For CPAs, the cost compounds on two levels: personally and organizationally.
The Personal Cost
- Your brain slows down. Stress rewires memory and decision-making. Errors creep in, and judgment calls take longer.
- Your body pays interest. High blood pressure, diabetes, and cardiovascular disease rise with chronic stress. A “bad busy season” can cascade into lasting health issues.
- Your relationships suffer. Burnout shows up as irritability, withdrawal, or cynicism, eroding patience at home and empathy at work.
The Firm’s Cost
- Efficiency drops. Burned-out CPAs log more hours but produce less. Rework and presenteeism eat into billable capacity.
- Turnover doubles. Fatigue and stress make professionals twice as likely to leave — whether through resignation, early retirement, or medical leave. Replacing even one mid-level CPA can cost 1.5–2x their salary in lost productivity and recruiting.
- Reputation erodes. Clients notice when staff are disengaged, slow to respond, or constantly “under water.” Trust — the core of client relationships — quietly weakens.
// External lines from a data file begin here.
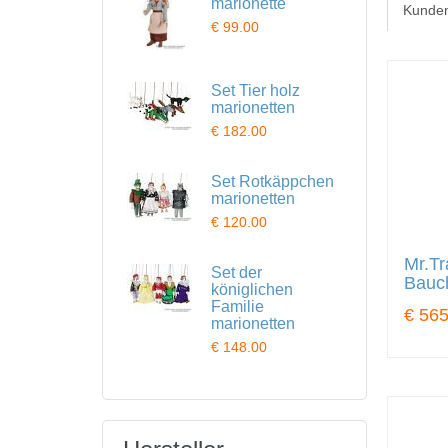
marionette
Kunden
€ 99.00
Set Tier holz
marionetten
€ 182.00
Set Rotkäppchen
marionetten
€ 120.00
Mr.Tr
Set der
Bauc
königlichen
Familie
€ 565
marionetten
€ 148.00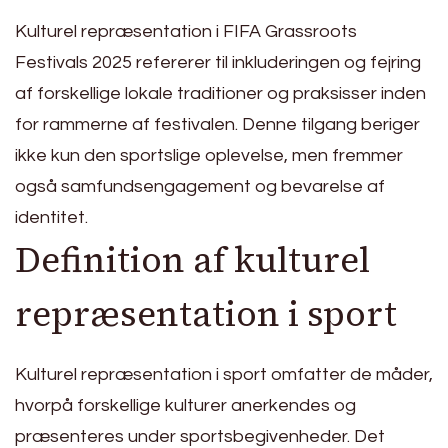
Kulturel repræsentation i FIFA Grassroots
Festivals 2025 refererer til inkluderingen og fejring
af forskellige lokale traditioner og praksisser inden
for rammerne af festivalen. Denne tilgang beriger
ikke kun den sportslige oplevelse, men fremmer
også samfundsengagement og bevarelse af
identitet.
Definition af kulturel
repræsentation i sport
Kulturel repræsentation i sport omfatter de måder,
hvorpå forskellige kulturer anerkendes og
præsenteres under sportsbegivenheder. Det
Why Doing Nothing Costs More
Burnout isn’t just a personal problem, and it’s not something you can “push through.” Left unaddressed, it compounds like interest: small leaks today turn into career-ending crises tomorrow. The real cost of doing nothing is measured not only in mistakes and turnover, but also in long-term brain health, firm profitability and the pipeline of future leaders.
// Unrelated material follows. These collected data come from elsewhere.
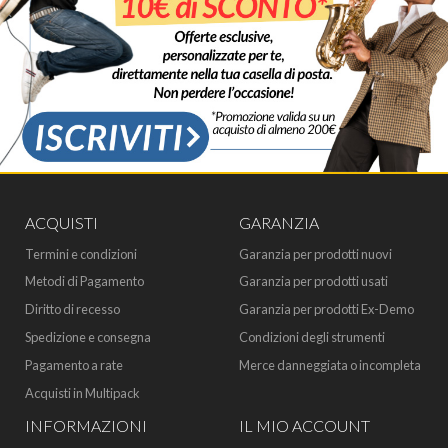
ACQUISTI
GARANZIA
Termini e condizioni
Garanzia per prodotti nuovi
Metodi di Pagamento
Garanzia per prodotti usati
Diritto di recesso
Garanzia per prodotti Ex-Demo
Spedizione e consegna
Condizioni degli strumenti
Pagamento a rate
Merce danneggiata o incompleta
Acquisti in Multipack
INFORMAZIONI
IL MIO ACCOUNT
The good news is, prevention doesn’t require a wholesale culture overhaul overnight. It starts with small, intentional changes:
- Protecting true downtime and recovery like you would a client appointment.
- Training managers to recognize early warning signs.
- Treating rest, boundaries and resilience as business investments, not perks.
The Bottom Line
CPAs know better than anyone that errors left uncorrected only compound over time. Burnout works the same way. The question isn’t “can we afford to address burnout?” It’s “how much longer can we afford not to?”